L’attribuzione a Schuman del titolo di “venerabile”, primo passo, potenzialmente, verso la beatificazione e la canonizzazione, non equivale ovviamente ad un’onorificenza per meriti politici. Non nel senso comunemente attribuito a questi, almeno. Di per sé, ricerca della pace, armonizzazione delle economie e spirito di solidarietà sovranazionale non costituiscono motivi di santità. Sono le ragioni che giustificano tali principi ad esserlo. «Nel 1919 iniziò la carriera politica, che assunse come missione e impegno di apostolato», è scritto a proposito di Schuman nel Decreto promulgato dalla Congregazione per le cause dei santi. Naturale prosecuzione di una vita che lo vede sin da giovane «educato ai valori cristiani, alla pratica delle virtù e della preghiera, alla devozione mariana e alla partecipazione quotidiana all’Eucaristia», così come attivo nell’associazionismo e nella solidarietà, specie verso l’infanzia abbandonata a sé stessa, facile preda della criminalità.

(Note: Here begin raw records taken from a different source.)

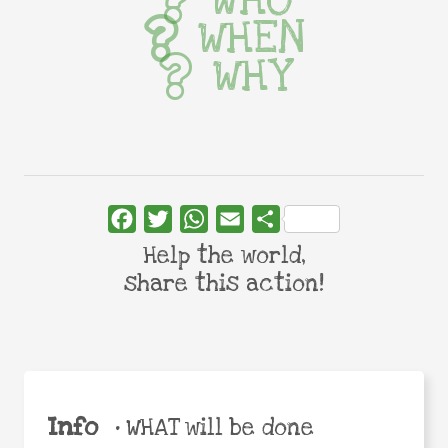
WHO
WHEN
WHY
Facebook
Twitter
WhatsApp
Email
Share
Help the world,
share this action!
Info
•
WHAT will be done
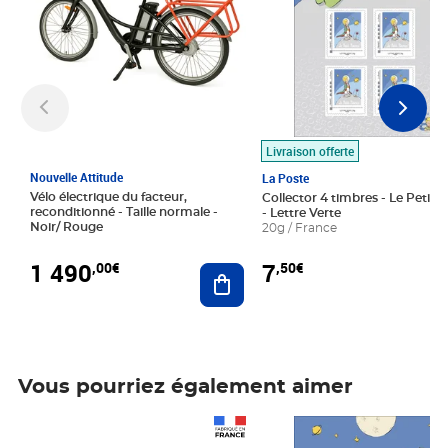
Livraison offerte
Nouvelle Attitude
La Poste
Vélo électrique du facteur,
Collector 4 timbres - Le Petit P
reconditionné - Taille normale -
- Lettre Verte
Noir/ Rouge
20g / France
1 490
7
,00€
,50€
Ajouter au panier
Vous pourriez également aimer
Prix 1 490,00€
Prix 7,50€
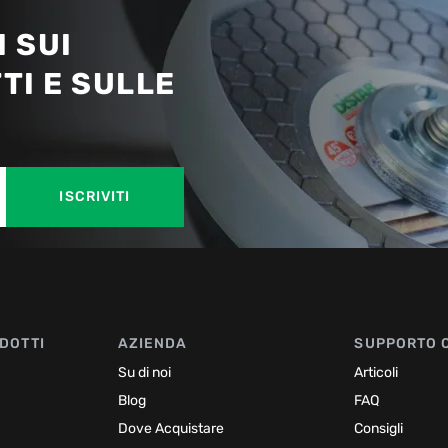
 SUI
TI E SULLE
ISCRIVITI
DOTTI
AZIENDA
SUPPORTO 
Su di noi
Articoli
Blog
FAQ
Dove Acquistare
Consigli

E poi ci sono gli anni dolorosi: quelli della prigionia, per mano della Gestapo, quelli della clandestinità e quelli, infine, della malattia, una grave forma di sclerosi celebrale, dal 1959.

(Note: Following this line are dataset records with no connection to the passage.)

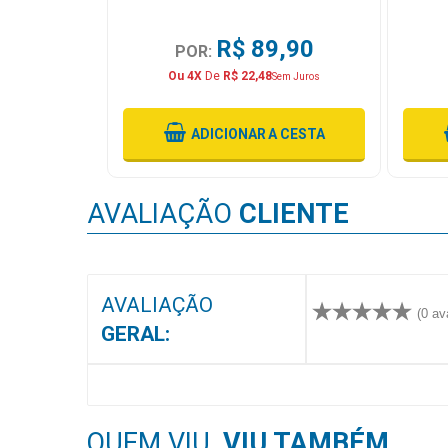
MAIS
PRÓXIMA
4,63
R$ 89,90
POR:
Ou 4X
De
R$ 22,48
em Juros
Sem Juros
CENTRAL
 CESTA
ADICIONAR
A CESTA
DO
CLIENTE
AVALIAÇÃO
CLIENTE
AVALIAÇÃO
(0 av
GERAL:
QUEM VIU,
VIU TAMBÉM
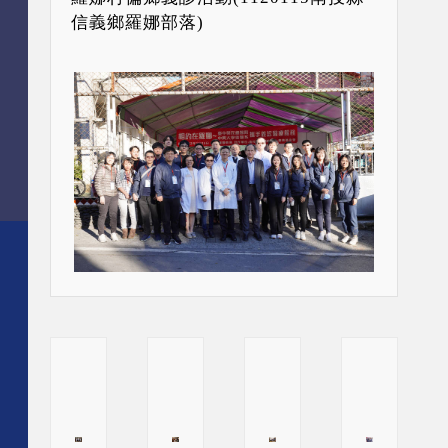
信義鄉羅娜部落)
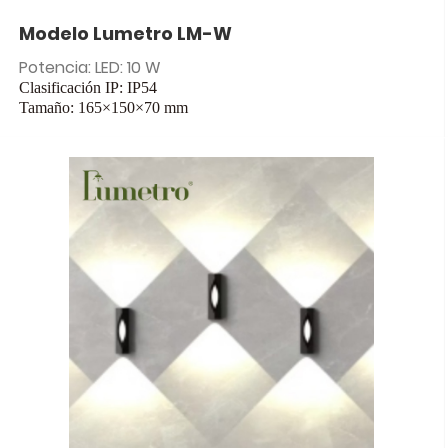
Modelo Lumetro LM-W
Potencia: LED: 10 W
Clasificación IP: IP54
Tamaño: 165×150×70 mm
Entrada: CA 85-265 V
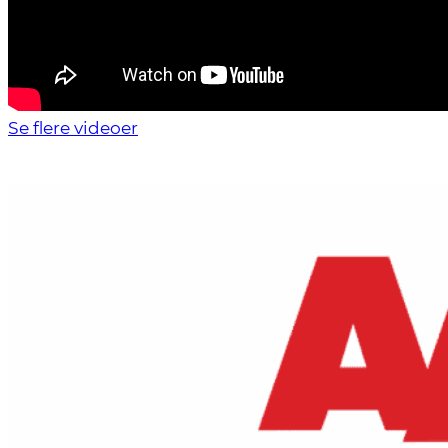
Se flere videoer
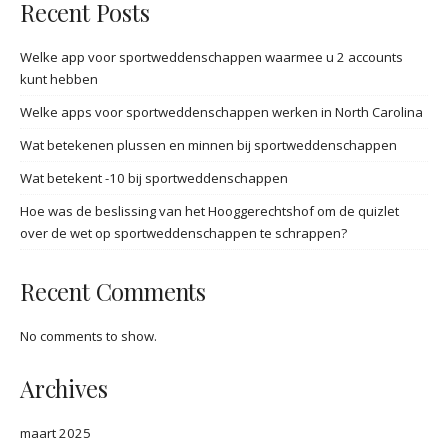
Recent Posts
Welke app voor sportweddenschappen waarmee u 2 accounts
kunt hebben
Welke apps voor sportweddenschappen werken in North Carolina
Wat betekenen plussen en minnen bij sportweddenschappen
Wat betekent -10 bij sportweddenschappen
Hoe was de beslissing van het Hooggerechtshof om de quizlet
over de wet op sportweddenschappen te schrappen?
Recent Comments
No comments to show.
Archives
maart 2025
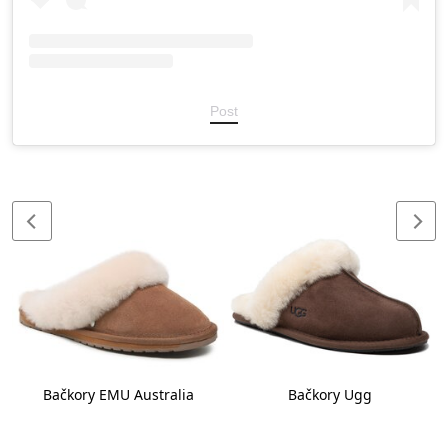
Post
Bačkory EMU Australia
Bačkory Ugg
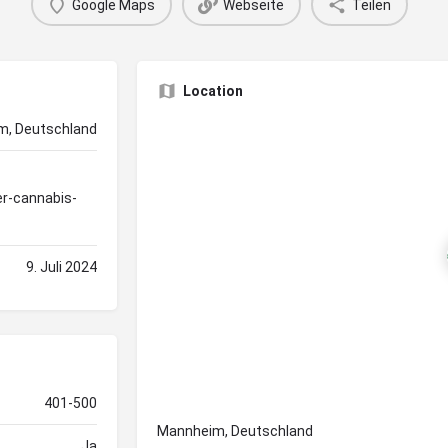
Google Maps
Webseite
Teilen
Location
, Deutschland
r-cannabis-
9. Juli 2024
401-500
Mannheim, Deutschland
Ja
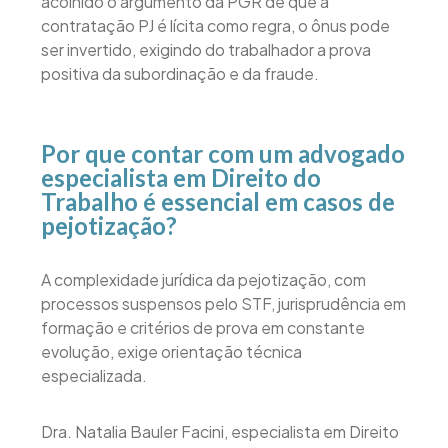
acolhido o argumento da PGR de que a
contratação PJ é lícita como regra, o ônus pode
ser invertido, exigindo do trabalhador a prova
positiva da subordinação e da fraude.
Por que contar com um advogado
especialista em Direito do
Trabalho é essencial em casos de
pejotização?
A complexidade jurídica da pejotização, com
processos suspensos pelo STF, jurisprudência em
formação e critérios de prova em constante
evolução, exige orientação técnica
especializada.
Dra. Natalia Bauler Facini, especialista em Direito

Con tutto ciò, Robert Schuman «visse la virtù della fede come una dimensione totalizzante», si legge nel Decreto. Aggettivo interessante, e giustificato. A monte, infatti, per Schuman «la scelta di impegnarsi in ambito politico fu considerata come obbedienza alla volontà di Dio. La fede nutrì e sostenne il suo impegno a lavorare per un’Europa unita e riconciliata»; durante l’intera carriera politica, poi, come «uomo di governo al servizio di uno Stato laico, Schuman rispettava pienamente la laicità dello Stato, ma non acconsentì mai ad agire contro coscienza, formata all’obbedienza dei comandamenti di Dio e delle leggi della Chiesa». È forse questo il tratto più caratterizzante dell’agire politico di Schuman, così come di quello di Thomas More.
Una ventata di aria fresca, per la politica e per la Chiesa, mentre sono ben altre le discussioni che hanno per protagonisti alcuni rappresentanti della politica contemporanea. Colpevoli o vittime? Destino dei viventi, forse, più facili ad essere trascinati – o a trascinarsi – lungo le sponde melmose della polemica. Accade con Joe Biden, qualcuno che il Washington Post ha definito «un presidente molto cattolico che sostiene il diritto all’aborto», curiosa antinomia, di cui nelle ultime settimane si parla soprattutto per il rischio che venga escluso dall’Eucaristia a causa della manifesta incongruenza con alcuni degli insegnamenti della Chiesa, non solo in tema di aborto. Questione che, nel 2003-2004, si era già posta con il candidato alla presidenza John Kerry, poi sconfitto. Accade anche con il primo ministro britannico Boris “BoJo” Johnson, protagonista di discusse terze nozze in rito cattolico che, non fosse per l’importanza intrinseca del tema, sarebbero da derubricare alle pagine di gossip. Meschinità? Che cattiveria, sarebbe, definirla tale. Che l’utopia ci salvi.